* WHAT NEEDS TO BE DONE *
Please copy the text of each of the items below word for word, leaving out the pictures.

+++ DATASET CONTENT

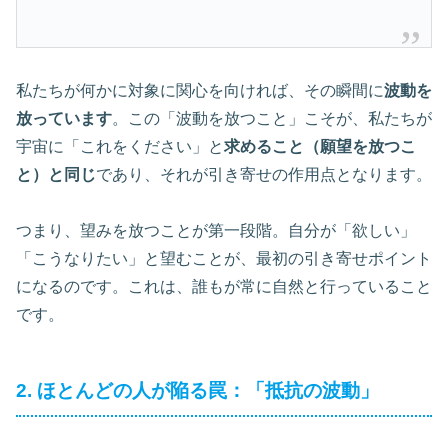
私たちが何かに対象に関心を向ければ、その瞬間に
波動を
放っています
。この「波動を放つこと」こそが、私たちが
宇宙に「これをください」と
求めること（願望を放つこ
と）と同じ
であり、それが引き寄せの作用点となります。
つまり、望みを放つことが第一段階。自分が「欲しい」
「こうなりたい」と望むことが、最初の引き寄せポイント
になるのです。これは、誰もが常に自然と行っていること
です。
2. ほとんどの人が陥る罠：「抵抗の波動」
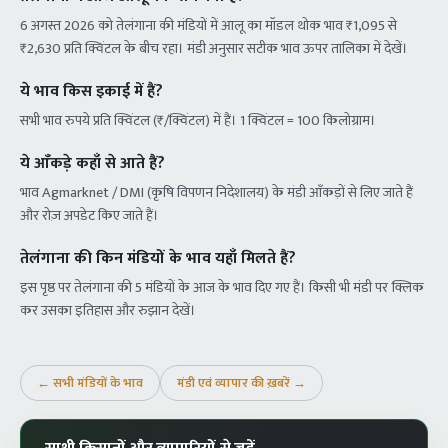
6 अगस्त 2026 को तेलंगाना की मंडियों में आलू का मॉडल थोक भाव ₹1,095 से
₹2,630 प्रति क्विंटल के बीच रहा। मंडी अनुसार सटीक भाव ऊपर तालिका में देखें।
ये भाव किस इकाई में हैं?
सभी भाव रुपये प्रति क्विंटल (₹/क्विंटल) में हैं। 1 क्विंटल = 100 किलोग्राम।
ये आँकड़े कहाँ से आते हैं?
भाव Agmarknet / DMI (कृषि विपणन निदेशालय) के मंडी आँकड़ों से लिए जाते हैं
और रोज़ अपडेट किए जाते हैं।
तेलंगाना की किन मंडियों के भाव यहाँ मिलते हैं?
इस पृष्ठ पर तेलंगाना की 5 मंडियों के आज के भाव दिए गए हैं। किसी भी मंडी पर क्लिक
कर उसका इतिहास और रुझान देखें।
← सभी मंडियों के भाव
मंडी एवं व्यापार की ख़बरें →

++++++

* COMPLETED TASK *
私たちが何かに対象に関心を向ければ、その瞬間に
波動を
放っています
。この「波動を放つこと」こそが、私たちが
宇宙に「これをください」と
求めること（願望を放つこ
と）と同じ
であり、それが引き寄せの作用点となります。
つまり、望みを放つことが第一段階。自分が「欲しい」
「こうなりたい」と望むことが、最初の引き寄せポイント
になるのです。これは、誰もが常に自然と行っていること
です。
2. ほとんどの人が陥る罠：「抵抗の波動」
6 अगस्त 2026 को तेलंगाना की मंडियों में आलू का मॉडल थोक भाव ₹1,095 से
₹2,630 प्रति क्विंटल के बीच रहा। मंडी अनुसार सटीक भाव ऊपर तालिका में देखें।
ये भाव किस इकाई में हैं?
सभी भाव रुपये प्रति क्विंटल (₹/क्विंटल) में हैं। 1 क्विंटल = 100 किलोग्राम।
ये आँकड़े कहाँ से आते हैं?
भाव Agmarknet / DMI (कृषि विपणन निदेशालय) के मंडी आँकड़ों से लिए जाते हैं
और रोज़ अपडेट किए जाते हैं।
तेलंगाना की किन मंडियों के भाव यहाँ मिलते हैं?
इस पृष्ठ पर तेलंगाना की 5 मंडियों के आज के भाव दिए गए हैं। किसी भी मंडी पर क्लिक
कर उसका इतिहास और रुझान देखें।
← सभी मंडियों के भाव
मंडी एवं व्यापार की ख़बरें →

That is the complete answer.